Written problem:
Present the lines below as a numbered list, starting with the first line and ending with the line containing "Resp: 10:49:00", inclusive. Leave out any blank lines.

Data for the task:
▼▼▼

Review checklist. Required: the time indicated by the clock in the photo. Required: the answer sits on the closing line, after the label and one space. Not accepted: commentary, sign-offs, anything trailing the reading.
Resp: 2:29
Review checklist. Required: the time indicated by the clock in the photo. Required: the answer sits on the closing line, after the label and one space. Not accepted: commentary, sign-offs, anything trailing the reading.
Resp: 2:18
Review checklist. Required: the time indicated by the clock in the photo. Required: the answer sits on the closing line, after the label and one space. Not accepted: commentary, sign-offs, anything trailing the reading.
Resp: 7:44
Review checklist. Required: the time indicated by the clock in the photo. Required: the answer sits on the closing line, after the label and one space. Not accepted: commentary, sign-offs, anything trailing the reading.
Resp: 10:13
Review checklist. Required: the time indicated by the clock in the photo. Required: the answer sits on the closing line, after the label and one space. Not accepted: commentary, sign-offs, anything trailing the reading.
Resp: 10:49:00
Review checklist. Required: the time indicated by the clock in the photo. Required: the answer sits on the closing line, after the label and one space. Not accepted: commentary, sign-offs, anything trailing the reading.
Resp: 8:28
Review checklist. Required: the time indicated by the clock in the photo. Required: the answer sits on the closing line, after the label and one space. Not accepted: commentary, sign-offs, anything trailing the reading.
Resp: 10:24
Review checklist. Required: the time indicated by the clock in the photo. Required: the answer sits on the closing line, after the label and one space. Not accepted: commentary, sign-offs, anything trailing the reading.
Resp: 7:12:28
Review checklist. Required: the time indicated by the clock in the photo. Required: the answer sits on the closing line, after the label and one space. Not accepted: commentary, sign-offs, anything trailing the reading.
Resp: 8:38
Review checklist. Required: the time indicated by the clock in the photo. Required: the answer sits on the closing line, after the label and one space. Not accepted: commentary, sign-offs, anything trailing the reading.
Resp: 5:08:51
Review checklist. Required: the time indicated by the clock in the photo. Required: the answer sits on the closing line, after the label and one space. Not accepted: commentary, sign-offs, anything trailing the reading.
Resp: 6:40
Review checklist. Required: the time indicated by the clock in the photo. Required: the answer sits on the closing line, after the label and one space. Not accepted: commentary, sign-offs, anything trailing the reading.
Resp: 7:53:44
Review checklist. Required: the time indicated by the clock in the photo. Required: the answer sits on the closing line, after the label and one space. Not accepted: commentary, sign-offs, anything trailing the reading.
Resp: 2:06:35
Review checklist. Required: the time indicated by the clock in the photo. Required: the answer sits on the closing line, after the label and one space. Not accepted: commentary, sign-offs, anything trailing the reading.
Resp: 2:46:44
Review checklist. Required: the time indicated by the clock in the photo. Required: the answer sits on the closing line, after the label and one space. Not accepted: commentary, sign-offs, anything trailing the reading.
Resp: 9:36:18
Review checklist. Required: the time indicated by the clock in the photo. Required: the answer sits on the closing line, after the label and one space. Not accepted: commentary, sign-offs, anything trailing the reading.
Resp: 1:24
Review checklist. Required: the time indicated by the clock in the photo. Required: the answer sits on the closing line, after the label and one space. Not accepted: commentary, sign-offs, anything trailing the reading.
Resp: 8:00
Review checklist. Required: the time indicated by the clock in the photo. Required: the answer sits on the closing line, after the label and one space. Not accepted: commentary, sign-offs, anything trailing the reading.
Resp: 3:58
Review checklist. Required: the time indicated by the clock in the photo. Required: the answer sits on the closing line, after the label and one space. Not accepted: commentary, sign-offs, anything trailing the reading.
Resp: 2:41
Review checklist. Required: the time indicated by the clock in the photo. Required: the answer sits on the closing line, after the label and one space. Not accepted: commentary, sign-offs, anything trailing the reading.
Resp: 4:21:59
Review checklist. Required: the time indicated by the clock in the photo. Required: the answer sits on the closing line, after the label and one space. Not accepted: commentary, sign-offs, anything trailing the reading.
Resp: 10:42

▲▲▲

Output below:
1. Review checklist. Required: the time indicated by the clock in the photo. Required: the answer sits on the closing line, after the label and one space. Not accepted: commentary, sign-offs, anything trailing the reading.
2. Resp: 2:29
3. Review checklist. Required: the time indicated by the clock in the photo. Required: the answer sits on the closing line, after the label and one space. Not accepted: commentary, sign-offs, anything trailing the reading.
4. Resp: 2:18
5. Review checklist. Required: the time indicated by the clock in the photo. Required: the answer sits on the closing line, after the label and one space. Not accepted: commentary, sign-offs, anything trailing the reading.
6. Resp: 7:44
7. Review checklist. Required: the time indicated by the clock in the photo. Required: the answer sits on the closing line, after the label and one space. Not accepted: commentary, sign-offs, anything trailing the reading.
8. Resp: 10:13
9. Review checklist. Required: the time indicated by the clock in the photo. Required: the answer sits on the closing line, after the label and one space. Not accepted: commentary, sign-offs, anything trailing the reading.
10. Resp: 10:49:00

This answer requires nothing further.